[Opening Records for this task section]
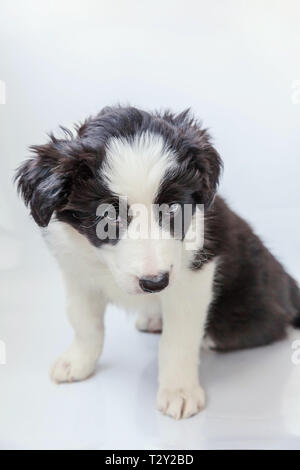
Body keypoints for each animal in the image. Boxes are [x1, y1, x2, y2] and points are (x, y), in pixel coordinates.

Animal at [15, 106, 300, 418]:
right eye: (107, 216)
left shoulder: (193, 280)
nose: (155, 283)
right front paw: (78, 361)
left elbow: (178, 340)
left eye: (173, 209)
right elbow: (84, 323)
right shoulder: (78, 274)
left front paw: (179, 391)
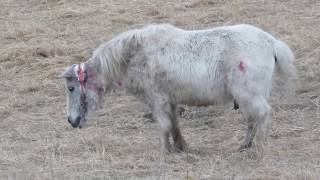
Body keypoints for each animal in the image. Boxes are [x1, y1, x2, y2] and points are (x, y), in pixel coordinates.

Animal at [61, 23, 296, 153]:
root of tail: (270, 42)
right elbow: (174, 124)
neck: (133, 56)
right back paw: (244, 145)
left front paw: (163, 151)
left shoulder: (157, 100)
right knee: (253, 119)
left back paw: (259, 149)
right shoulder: (170, 100)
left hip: (249, 95)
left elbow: (163, 125)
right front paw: (180, 147)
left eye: (71, 88)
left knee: (263, 116)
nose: (71, 121)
[Closing Records for this task section]
• **What to produce**:
Begin at the first line of the records. Print every line through the one containing "left hip: (249, 95)" exactly, but skip the pictures.

• **Task answer**:
Body keypoints for each animal in the image. Boxes are [x1, y1, x2, y2] and points are (x, y), in pixel coordinates.

Animal at [15, 106, 300, 418]:
right eye: (107, 216)
left shoulder: (193, 280)
nose: (155, 283)
right front paw: (78, 361)
left elbow: (178, 340)
left eye: (173, 209)
right elbow: (84, 323)
right shoulder: (78, 274)
left front paw: (179, 391)
Body keypoints for each animal in the image. Boxes are [x1, y1, x2, y2] and points are (x, y), in pixel coordinates.

Animal at [61, 23, 296, 153]:
root of tail: (270, 42)
right elbow: (174, 124)
neck: (133, 56)
right back paw: (244, 145)
left front paw: (163, 151)
left shoulder: (157, 100)
right knee: (253, 119)
left back paw: (259, 149)
right shoulder: (170, 100)
left hip: (249, 95)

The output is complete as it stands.